Task statement:
Sift the material for lines containing "Einstellungen", and return them.
━━━ Records to use ━━━
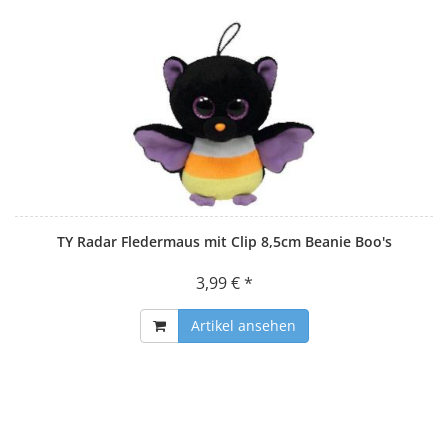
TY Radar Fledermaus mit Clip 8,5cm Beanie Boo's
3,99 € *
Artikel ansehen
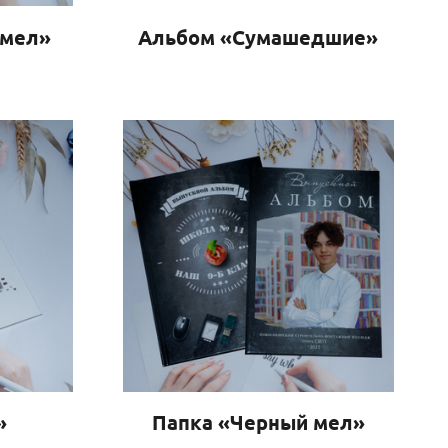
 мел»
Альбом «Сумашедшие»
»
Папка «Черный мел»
━━━
━━━ Records to use ━━━
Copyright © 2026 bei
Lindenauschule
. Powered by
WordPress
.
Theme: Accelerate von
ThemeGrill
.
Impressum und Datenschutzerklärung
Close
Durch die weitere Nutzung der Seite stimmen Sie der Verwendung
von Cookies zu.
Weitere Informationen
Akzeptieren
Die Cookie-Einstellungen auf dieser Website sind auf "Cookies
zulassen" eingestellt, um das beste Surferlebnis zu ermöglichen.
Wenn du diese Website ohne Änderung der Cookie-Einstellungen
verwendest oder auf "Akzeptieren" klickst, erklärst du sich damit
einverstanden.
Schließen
━━━
Task output:
Die Cookie-Einstellungen auf dieser Website sind auf "Cookies
Wenn du diese Website ohne Änderung der Cookie-Einstellungen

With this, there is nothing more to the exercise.